Who's the hardest person to shop for on your holiday list?
Hubby. Absolutely. One, I can and do buy him books, but his actual time for pleasure reading is limited by the fact that he's a ginormous workaholic. P.G. Wodehouse, he'll make time for, but you'll note that Mr. Wodehouse is deceased and therefore not producing any new books. Two, Doug loves music -- but has a massive CD collection, and has to be firmly told to stop buying himself new releases after a certain point. So if I want to buy him, I dunno, a Smashing Pumpkins CD for some reason (he has extremely eclectic tastes; maybe some Voxer recommended an album they thought was extra-great, hint, hint), I have to go to the CD racks and look under S to make sure he doesn't already have it.
Anyway, I'm mostly posting to say: Hi! I'm not dead! I'm just buried under 15 bazillion research papers from the class I'm substituting for -- the most terrifying of which was written by a guy who wants to be a cardiac surgeon someday. After reading some of his sentences, I want to vow never to eat a French fry again in my life, if you follow me.
Grading is really, really brainwracking in a way that I think not everybody understands. My boss from one of the schools and I had this conversation recently:
Boss (female) is wearing dark red nail polish -- you'd call it burgundy. I remark on it. Boss says she'd call it "burgundy," too, except its official name is "Dark Wine."
Preparing to exit, I say, "Yeah, well I'm going to go home, have some dark wine, and grade papers."
Boss says, with look of desperation, "I tried two whisky-and-sodas, and it was like [drinking] nothing."
I hate Sundays in general. They are nominally a day off in the academic workweek, but they are full of responsibilities nonetheless. I've always hated Sundays, going back to childhood when it was filling in the stupid charts for some stupid elementary-school class or another, and the highly distasteful chore of submitting to having my hair washed in the sink (I had frequent nasty ear infections, and so frequently had plastic tubes draining my eardrums, which means Thou Shalt Not Get Water in Thy Ears, which is also how I unlearned to swim). I think there's actually a vibe. I think they're the least groovy day of the week. Once we started numbering days, one of them had to be the least groovy.
So a Sunday is a drag.

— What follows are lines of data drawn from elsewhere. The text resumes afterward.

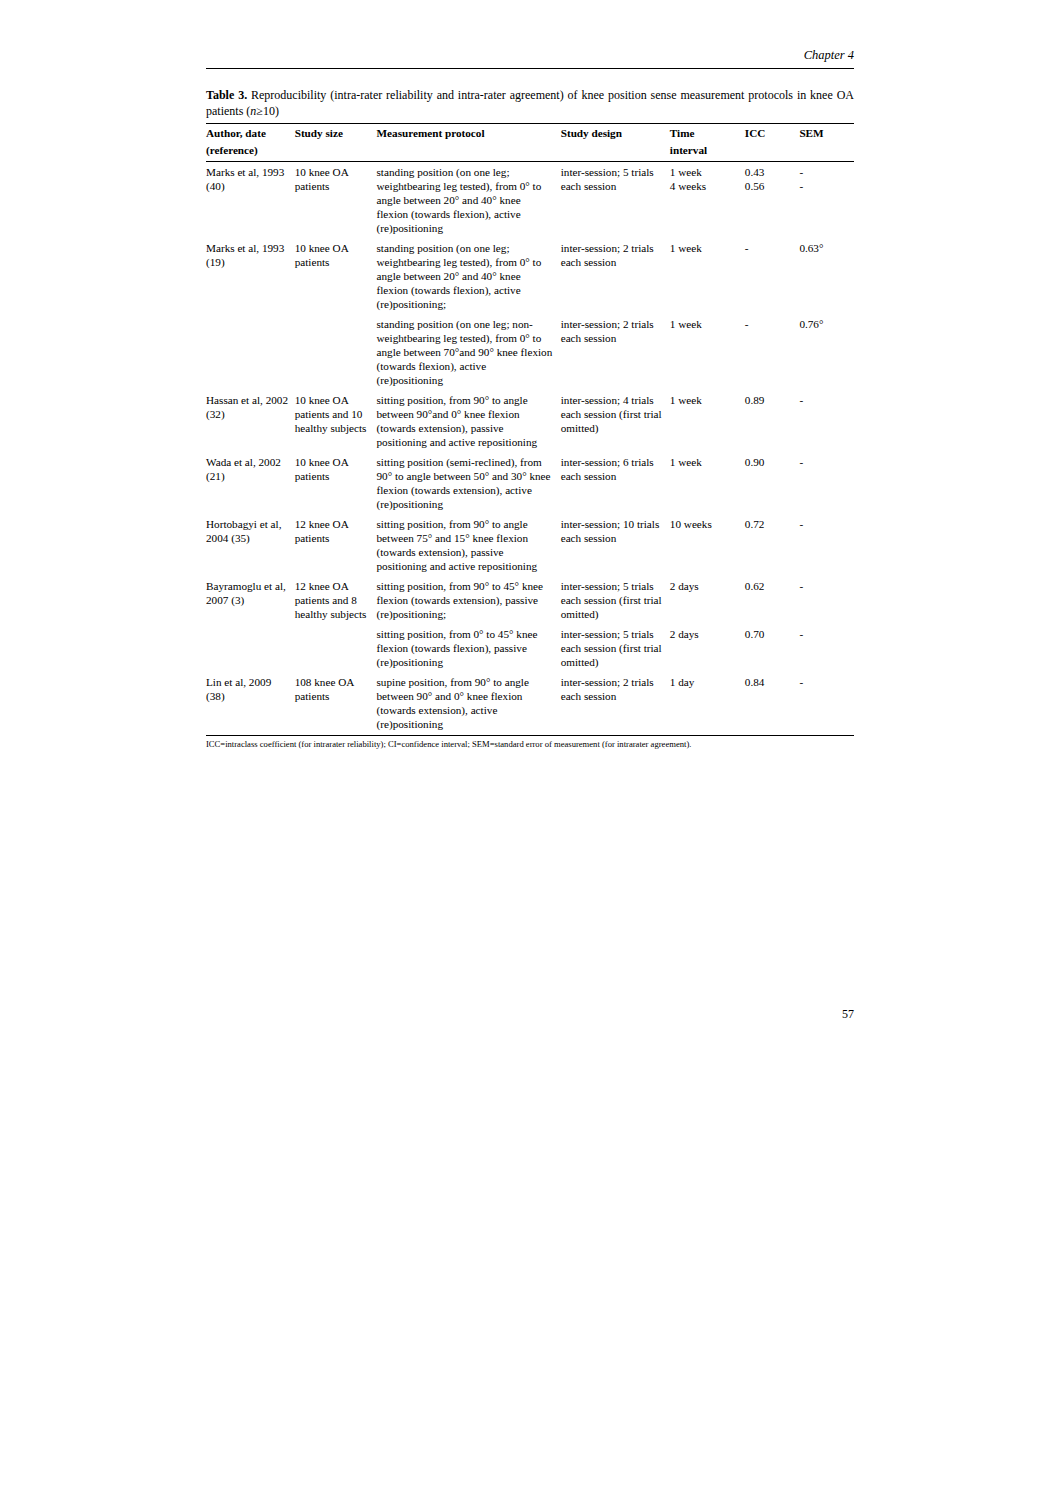Chapter 4
Table 3. Reproducibility (intra-rater reliability and intra-rater agreement) of knee position sense measurement protocols in knee OA patients (n≥10)
| Author, date | Study size | Measurement protocol | Study design | Time | ICC | SEM |
| --- | --- | --- | --- | --- | --- | --- |
| (reference) | | | | interval | | |
| Marks et al, 1993 (40) | 10 knee OA patients | standing position (on one leg; weightbearing leg tested), from 0° to angle between 20° and 40° knee flexion (towards flexion), active (re)positioning | inter-session; 5 trials each session | 1 week 4 weeks | 0.43 0.56 | - - |
| Marks et al, 1993 (19) | 10 knee OA patients | standing position (on one leg; weightbearing leg tested), from 0° to angle between 20° and 40° knee flexion (towards flexion), active (re)positioning; | inter-session; 2 trials each session | 1 week | - | 0.63° |
| | | standing position (on one leg; non-weightbearing leg tested), from 0° to angle between 70°and 90° knee flexion (towards flexion), active (re)positioning | inter-session; 2 trials each session | 1 week | - | 0.76° |
| Hassan et al, 2002 (32) | 10 knee OA patients and 10 healthy subjects | sitting position, from 90° to angle between 90°and 0° knee flexion (towards extension), passive positioning and active repositioning | inter-session; 4 trials each session (first trial omitted) | 1 week | 0.89 | - |
| Wada et al, 2002 (21) | 10 knee OA patients | sitting position (semi-reclined), from 90° to angle between 50° and 30° knee flexion (towards extension), active (re)positioning | inter-session; 6 trials each session | 1 week | 0.90 | - |
| Hortobagyi et al, 2004 (35) | 12 knee OA patients | sitting position, from 90° to angle between 75° and 15° knee flexion (towards extension), passive positioning and active repositioning | inter-session; 10 trials each session | 10 weeks | 0.72 | - |
| Bayramoglu et al, 2007 (3) | 12 knee OA patients and 8 healthy subjects | sitting position, from 90° to 45° knee flexion (towards extension), passive (re)positioning; | inter-session; 5 trials each session (first trial omitted) | 2 days | 0.62 | - |
| | | sitting position, from 0° to 45° knee flexion (towards flexion), passive (re)positioning | inter-session; 5 trials each session (first trial omitted) | 2 days | 0.70 | - |
| Lin et al, 2009 (38) | 108 knee OA patients | supine position, from 90° to angle between 90° and 0° knee flexion (towards extension), active (re)positioning | inter-session; 2 trials each session | 1 day | 0.84 | - |
ICC=intraclass coefficient (for intrarater reliability); CI=confidence interval; SEM=standard error of measurement (for intrarater agreement).
57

An October Sunday is even more of a drag. I have no plans for Halloween this year; there is a party being thrown by and for the students at School B, which I might crash, if I want to revel in feeling even older than I do ordinarily when around college students. The poster in the elevator says "Dance With the Dead." I want to dance to the Dead. (Also -- if you're going to typeset a poster that advertises "Rad Music," please use some nice, simple, non-alternative font so a sleepy teacher doesn't board the elevator early in the morning and think that for some reason, you are advertising "Bad Music.") A dark and cloudy October Sunday is possibly the ultimate drag. I did follow my inclinations and take a nap, and the sun came out, but it's still Sunday afternoon.
On the other hand, I didn't explicitly tell the students of School A that I would have all of their papers graded by tomorrow. And I did have a non-optimal health moment on Friday night. And at least my freakin' laundry is in the wash. So if I temporarily clear aside the vital paperwork I'm not working on for Schools A and B, and just put the aforesaid laundry in the dryer and take a stab at the damn papers and write a grammar exercise on sentence fragments, maybe another one on comma splices, it could sort of work.
Now, maybe Señor Loco will actually return from the grocery store with some of the unhealthy food treats I'm begging for lately. A girl can only go so long through the despair of wet autumn without hot wings. He doesn't make the cats eat all but vegan, and my inner animal is not vegan either. It is not like innocent little Tweety Bird. It is much closer to another Chuck Jones animation: the two-headed vulture in the Halloween cartoon who hungrily watches Bugs saunter up the path to the haunted castle, whose heads chatter daintily among themselves about how tasty he looks and how best to serve him. And they don't mean "serve" altruistically.